Based on the idea that training consists of the transfer of authoritative knowledge from expert instructor to novice learner, it capitalized on the notion that knowledge can be packaged into units, modules and lectures, and delivered in standardized fashion to “the work force”.
Conventional training departments are set up to “cascade” training modules throughout the company but are, by and large, not prepared to assist large numbers of employees with the highly individualized career preparation many forward-looking employees now desire.
Whatever learning needs to happen for getting work done at the front line — on production floors, in sales, or in customer service — often is not generated, or even recognized as needed, by the training organizations.
We need to shift from an emphasis on training and all that implies, to an emphasis on learning (and all that implies).
- Learning is inherent in human nature
- Learning is fundamentally social
- Learning shapes identity
- Informal learning is crucial in the workplace
In a fundamental way, all work is about learning: it is about learning to fit in and to collaborate, about learning to take initiative when appropriate, it is about really understanding customers, about acquiring intimate knowledge of the products and services the company sells and how they can fit into customers’ lives.
If it is true that we need to erase the distinction between learning and work, if it is true that learning is work and work is learning, then our most challenging question becomes: how can we construct and organize work environments in such a way that they support the kinds of learning that are useful and productive for employees, for work groups and for companies.
We have found no easy recipe, no universal set of prescriptions for doing that.

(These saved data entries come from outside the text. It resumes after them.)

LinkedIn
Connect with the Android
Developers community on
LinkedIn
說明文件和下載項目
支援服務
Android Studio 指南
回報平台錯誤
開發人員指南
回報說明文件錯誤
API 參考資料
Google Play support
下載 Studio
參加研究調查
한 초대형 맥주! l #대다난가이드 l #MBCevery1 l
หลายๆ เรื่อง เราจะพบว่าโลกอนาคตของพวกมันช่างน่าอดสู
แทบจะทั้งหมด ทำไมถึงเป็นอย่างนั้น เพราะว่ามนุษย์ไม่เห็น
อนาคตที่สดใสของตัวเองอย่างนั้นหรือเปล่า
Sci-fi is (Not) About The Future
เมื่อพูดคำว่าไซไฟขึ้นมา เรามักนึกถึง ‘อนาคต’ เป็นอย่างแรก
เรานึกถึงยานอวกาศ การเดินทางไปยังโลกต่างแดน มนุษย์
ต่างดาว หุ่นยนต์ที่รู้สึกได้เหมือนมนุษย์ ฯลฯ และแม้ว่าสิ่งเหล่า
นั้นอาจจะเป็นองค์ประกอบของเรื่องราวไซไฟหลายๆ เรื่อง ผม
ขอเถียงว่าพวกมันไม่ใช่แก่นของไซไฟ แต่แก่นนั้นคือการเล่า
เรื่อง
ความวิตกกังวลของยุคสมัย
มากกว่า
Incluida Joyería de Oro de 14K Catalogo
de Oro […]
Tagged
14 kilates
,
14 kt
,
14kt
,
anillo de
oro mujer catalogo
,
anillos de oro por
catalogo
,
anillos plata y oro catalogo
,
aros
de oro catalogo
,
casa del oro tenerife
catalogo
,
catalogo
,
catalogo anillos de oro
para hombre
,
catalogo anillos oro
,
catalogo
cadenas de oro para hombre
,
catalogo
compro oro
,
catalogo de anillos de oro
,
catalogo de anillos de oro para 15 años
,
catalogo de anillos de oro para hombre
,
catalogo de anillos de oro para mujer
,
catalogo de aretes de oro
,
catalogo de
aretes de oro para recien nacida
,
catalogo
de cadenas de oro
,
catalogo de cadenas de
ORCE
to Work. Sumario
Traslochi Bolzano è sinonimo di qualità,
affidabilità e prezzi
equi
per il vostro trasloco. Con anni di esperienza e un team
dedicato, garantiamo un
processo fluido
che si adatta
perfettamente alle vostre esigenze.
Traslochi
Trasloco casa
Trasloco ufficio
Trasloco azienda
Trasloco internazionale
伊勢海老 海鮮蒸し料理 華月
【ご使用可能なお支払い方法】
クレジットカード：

What we have collected is a motley set of insights, of pragmatic maxims and design recommendations that serve as reminders of what the important issues and pitfalls are in this kind of endeavor.
- View learning as work and work as learning.
- Foster a view of knowledge as socially constructed rather than “transferred”.
- Recognize and value informal communities of practice
- Foster peer-to-peer learning and co-construction of knowledge.
- Consider where person-to-person modeling and peer-learning are more powerful
- Identify and advertise local experts so help is more easily found when needed.
- Foster lateral communication between individuals and peer groups.
I came across this paper many years ago and it continues to inform my own practice. Jordan’s insights have aged very well.